Is This Forgotten Gadget The Key To Mastering Every Shot?
Can you still recall those Saturday nights in the bowels of a pool hall sometime during the seventies? Perhaps the room did have a jukebox playing songs by Fleetwood Mac or maybe even the Rolling Stones, while you wrote your chalk up preparing to play your turn. As you took your position for a shot there was more or less togetherness, the sound of the sneakers as they slid on the polished floor and the metallic jingle of the balls when a new game began. Back then, it was not a war; it was about having a good time, being with friends, and taking the time to clean the nature with equal manners as to wash your cloths. Another petty but essential gadget that user heavily relied on for care of the cue’s tip was the Tip Pik.
The Tip Pik, despite being small and having protruding spikes, has long been a part of any billiards player’s kit for decades. Originally used to address needs of players for high-quality cue tips, it was one of the innovations that can go a long way in one’s playing. As with the shine on your black leather soles before going out, so to was the tip of your cue all about finesse. The closer and slicker the cue tip was, the lesser chalk it retained and without that vital bite, manipulation of the cue ball was as guessing it.
But using the Tip Pik in hand for instance you could easily rub the leather making it to have a rough surface so that it would grip the chalk firmly as would be desirable. Only such a small tool could make your game better—and let’s face it, if you wanted to hit the corner shot, you could use all the help you can get.
As the result, people not only can enhance the effect of hitting the ball but also can realize the essence of billiards culture before ‘60s, ‘70s and ‘80s. Cue sports back then were not only for entertainment; they were an encounter of a different community. Pool halls were social places, where people, friends and strangers came to play, listen and learn. It’s probably why even if you were just a recreational player or participated in a cub league, your cue and how you cared for it was as much your persona as the way you played.
In a day and age in which parents are told to ensure their child’s development that their parents put a lot of effort into their toy photography, there was something serene about the maintenance of the gear.

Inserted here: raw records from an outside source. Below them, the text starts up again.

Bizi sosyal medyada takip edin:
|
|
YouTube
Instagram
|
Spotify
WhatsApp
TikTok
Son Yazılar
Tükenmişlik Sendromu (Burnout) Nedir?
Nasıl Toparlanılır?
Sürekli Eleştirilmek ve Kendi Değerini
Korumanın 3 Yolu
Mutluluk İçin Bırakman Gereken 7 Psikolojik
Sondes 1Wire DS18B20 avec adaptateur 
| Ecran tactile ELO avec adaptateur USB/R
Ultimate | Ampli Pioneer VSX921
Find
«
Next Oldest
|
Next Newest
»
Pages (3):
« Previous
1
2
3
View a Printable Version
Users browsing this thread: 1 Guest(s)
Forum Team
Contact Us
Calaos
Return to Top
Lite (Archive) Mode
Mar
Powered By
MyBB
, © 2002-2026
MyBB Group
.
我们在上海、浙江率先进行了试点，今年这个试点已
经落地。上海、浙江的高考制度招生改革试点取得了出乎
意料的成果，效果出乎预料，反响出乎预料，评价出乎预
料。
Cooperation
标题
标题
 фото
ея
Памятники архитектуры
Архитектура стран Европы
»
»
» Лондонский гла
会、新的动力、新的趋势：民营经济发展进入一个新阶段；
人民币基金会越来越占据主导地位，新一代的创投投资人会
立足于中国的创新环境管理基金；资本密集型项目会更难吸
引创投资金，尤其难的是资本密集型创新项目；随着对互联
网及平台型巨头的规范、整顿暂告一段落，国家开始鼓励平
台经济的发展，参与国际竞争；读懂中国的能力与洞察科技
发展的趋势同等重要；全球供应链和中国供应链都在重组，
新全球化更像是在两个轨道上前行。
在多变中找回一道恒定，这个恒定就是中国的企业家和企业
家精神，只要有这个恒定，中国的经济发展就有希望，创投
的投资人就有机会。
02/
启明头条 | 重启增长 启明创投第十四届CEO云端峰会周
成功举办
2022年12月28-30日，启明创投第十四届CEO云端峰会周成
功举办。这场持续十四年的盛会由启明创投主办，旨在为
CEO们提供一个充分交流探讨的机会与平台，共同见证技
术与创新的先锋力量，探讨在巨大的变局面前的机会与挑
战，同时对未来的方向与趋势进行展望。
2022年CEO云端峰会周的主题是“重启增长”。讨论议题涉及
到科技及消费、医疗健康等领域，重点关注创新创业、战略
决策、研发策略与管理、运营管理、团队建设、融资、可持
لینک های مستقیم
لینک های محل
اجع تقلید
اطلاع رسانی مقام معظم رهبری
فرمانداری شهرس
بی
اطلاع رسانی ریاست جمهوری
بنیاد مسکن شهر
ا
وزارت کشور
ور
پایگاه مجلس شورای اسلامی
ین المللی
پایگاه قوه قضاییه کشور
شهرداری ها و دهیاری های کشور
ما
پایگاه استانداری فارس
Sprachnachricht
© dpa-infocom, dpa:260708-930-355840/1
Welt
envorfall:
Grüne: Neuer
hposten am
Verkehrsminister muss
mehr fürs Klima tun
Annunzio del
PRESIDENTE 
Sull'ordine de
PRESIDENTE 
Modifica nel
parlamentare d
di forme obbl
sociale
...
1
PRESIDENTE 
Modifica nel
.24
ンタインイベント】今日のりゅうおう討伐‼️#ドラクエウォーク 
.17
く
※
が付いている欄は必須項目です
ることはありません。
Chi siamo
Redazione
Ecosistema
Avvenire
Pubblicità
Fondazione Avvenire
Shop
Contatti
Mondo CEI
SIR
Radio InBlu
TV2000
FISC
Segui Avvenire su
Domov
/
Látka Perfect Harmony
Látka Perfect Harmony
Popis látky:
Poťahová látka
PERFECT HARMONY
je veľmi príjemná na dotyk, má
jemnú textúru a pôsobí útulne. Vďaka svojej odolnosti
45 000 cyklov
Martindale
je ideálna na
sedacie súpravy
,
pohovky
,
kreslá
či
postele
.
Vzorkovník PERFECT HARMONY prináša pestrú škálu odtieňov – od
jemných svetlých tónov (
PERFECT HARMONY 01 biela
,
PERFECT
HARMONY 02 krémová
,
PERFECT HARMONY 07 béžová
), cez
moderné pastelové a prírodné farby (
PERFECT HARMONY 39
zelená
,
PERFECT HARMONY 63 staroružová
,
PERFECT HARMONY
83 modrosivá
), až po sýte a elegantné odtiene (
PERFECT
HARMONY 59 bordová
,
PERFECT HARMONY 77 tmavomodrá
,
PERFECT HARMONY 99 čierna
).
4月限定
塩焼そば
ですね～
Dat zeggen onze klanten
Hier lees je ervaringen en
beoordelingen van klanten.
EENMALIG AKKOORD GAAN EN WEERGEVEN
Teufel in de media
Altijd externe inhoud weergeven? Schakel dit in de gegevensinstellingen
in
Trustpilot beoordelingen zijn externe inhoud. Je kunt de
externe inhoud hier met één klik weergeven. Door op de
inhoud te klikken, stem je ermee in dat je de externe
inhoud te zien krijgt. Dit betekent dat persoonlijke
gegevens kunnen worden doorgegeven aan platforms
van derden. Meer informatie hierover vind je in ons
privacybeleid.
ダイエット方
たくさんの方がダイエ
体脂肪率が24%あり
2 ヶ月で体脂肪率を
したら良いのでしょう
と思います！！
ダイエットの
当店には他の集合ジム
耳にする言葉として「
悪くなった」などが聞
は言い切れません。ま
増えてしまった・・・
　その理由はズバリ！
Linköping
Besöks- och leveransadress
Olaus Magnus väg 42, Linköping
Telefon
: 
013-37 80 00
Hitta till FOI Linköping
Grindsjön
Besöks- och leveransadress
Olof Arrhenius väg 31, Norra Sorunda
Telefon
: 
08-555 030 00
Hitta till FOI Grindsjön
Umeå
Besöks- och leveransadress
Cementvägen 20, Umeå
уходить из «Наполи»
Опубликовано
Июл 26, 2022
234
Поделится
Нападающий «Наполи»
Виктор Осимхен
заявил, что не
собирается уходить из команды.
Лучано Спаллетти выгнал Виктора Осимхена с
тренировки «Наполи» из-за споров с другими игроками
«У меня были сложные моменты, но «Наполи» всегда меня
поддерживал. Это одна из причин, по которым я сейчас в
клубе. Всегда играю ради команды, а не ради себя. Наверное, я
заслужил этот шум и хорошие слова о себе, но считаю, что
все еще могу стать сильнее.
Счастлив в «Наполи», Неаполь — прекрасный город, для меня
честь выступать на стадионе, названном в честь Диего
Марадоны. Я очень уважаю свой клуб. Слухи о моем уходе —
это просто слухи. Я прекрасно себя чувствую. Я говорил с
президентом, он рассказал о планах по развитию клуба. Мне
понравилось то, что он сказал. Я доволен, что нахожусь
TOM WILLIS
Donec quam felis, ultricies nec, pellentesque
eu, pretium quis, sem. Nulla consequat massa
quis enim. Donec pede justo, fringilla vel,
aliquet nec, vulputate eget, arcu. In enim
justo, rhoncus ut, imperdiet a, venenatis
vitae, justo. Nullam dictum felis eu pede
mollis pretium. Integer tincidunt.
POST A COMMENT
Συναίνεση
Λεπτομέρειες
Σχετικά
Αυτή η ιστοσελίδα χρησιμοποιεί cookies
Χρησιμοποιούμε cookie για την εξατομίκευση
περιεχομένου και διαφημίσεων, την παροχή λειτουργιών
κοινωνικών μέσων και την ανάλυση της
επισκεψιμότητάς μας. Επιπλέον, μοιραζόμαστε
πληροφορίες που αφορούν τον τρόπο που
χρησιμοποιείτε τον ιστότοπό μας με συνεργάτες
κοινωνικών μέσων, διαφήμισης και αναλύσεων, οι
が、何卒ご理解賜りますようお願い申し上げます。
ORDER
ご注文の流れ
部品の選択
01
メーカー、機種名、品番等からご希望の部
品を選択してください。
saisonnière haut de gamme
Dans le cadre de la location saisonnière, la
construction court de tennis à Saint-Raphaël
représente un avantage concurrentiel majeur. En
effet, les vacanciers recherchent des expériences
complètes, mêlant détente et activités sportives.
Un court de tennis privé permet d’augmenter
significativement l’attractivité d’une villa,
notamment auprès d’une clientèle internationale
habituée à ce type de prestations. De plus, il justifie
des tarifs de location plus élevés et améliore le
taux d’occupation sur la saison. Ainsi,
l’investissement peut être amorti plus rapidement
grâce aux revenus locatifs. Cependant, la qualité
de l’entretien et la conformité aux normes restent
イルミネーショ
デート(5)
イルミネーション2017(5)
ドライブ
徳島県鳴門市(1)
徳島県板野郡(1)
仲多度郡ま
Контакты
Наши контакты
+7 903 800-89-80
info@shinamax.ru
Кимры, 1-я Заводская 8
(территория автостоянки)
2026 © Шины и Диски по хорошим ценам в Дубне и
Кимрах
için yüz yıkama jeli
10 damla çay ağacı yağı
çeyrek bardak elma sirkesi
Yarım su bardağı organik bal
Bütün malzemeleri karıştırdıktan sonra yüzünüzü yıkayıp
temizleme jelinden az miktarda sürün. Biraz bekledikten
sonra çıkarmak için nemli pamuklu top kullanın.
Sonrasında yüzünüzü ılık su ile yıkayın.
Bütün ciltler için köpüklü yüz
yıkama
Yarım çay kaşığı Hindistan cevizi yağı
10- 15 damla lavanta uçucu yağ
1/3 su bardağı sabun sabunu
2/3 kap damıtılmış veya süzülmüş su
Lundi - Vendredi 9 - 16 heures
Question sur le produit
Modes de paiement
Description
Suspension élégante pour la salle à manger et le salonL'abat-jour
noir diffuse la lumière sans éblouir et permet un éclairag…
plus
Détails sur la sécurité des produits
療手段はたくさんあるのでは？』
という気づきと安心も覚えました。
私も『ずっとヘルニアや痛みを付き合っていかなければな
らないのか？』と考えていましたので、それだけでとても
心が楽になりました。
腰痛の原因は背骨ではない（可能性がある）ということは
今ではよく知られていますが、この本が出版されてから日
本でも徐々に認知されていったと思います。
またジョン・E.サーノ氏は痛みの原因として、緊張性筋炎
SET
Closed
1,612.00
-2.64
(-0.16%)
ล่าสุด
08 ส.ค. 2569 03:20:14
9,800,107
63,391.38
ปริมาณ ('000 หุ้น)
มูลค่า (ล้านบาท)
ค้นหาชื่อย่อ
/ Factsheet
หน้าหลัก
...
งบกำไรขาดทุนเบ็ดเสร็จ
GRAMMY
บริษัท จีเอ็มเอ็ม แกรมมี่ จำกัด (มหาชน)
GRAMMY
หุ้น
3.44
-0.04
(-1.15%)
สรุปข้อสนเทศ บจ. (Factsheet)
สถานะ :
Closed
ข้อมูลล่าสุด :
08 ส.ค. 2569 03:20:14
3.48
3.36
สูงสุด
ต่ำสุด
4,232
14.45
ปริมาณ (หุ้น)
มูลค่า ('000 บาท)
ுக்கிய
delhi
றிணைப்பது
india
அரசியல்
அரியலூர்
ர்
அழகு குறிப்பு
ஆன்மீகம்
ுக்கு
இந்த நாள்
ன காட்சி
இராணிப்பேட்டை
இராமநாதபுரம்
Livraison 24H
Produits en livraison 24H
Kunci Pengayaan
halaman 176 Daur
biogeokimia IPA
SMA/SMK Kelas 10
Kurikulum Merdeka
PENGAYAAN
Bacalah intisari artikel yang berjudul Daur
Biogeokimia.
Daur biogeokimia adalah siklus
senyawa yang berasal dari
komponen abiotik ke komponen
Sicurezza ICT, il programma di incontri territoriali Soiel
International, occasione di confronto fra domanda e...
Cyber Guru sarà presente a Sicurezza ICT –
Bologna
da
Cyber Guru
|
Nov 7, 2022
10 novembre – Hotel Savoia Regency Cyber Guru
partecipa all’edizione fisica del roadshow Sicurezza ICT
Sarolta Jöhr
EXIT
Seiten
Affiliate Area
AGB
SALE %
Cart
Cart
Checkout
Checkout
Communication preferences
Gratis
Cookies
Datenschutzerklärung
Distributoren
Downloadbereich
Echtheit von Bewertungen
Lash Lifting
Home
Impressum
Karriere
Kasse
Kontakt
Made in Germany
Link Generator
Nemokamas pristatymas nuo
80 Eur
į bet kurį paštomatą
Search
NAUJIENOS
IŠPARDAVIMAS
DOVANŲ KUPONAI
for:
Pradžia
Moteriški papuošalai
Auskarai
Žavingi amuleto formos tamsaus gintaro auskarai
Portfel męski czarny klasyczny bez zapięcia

Players would stay idle around the table, adjusting their cues as they moved the Tip Piks, sandpaper and the chalk on them to ensure that the equipment was as sharp as their aim. I can’t but remember those days when preparation was as important as the game and the team actually looked like a team.
In hindsight, the Tip Pik embodies a new and different culture that was brought in as part of this age of cute and careful. Car owners, house owners, even billiard cue owners proudly cared for and preserved what they owned. As pool halls gained popularity in the middle of the twentieth century, so did the hope to accomplish mastery through hard work, talent and friendships forged through an event that could only be completed through time and careful precision.
It is impossible to watch the billiards popular culture of the 1960s and the 1970s and not smile. Perhaps you had a primary place you used to go to or you recall the excitement you had when making the perfect shot before friends. Perhaps you even have your Tip Pik somewhere in a drawer, a tiny memento, from the good old days when people were merely competing with each other in laughing and having fun?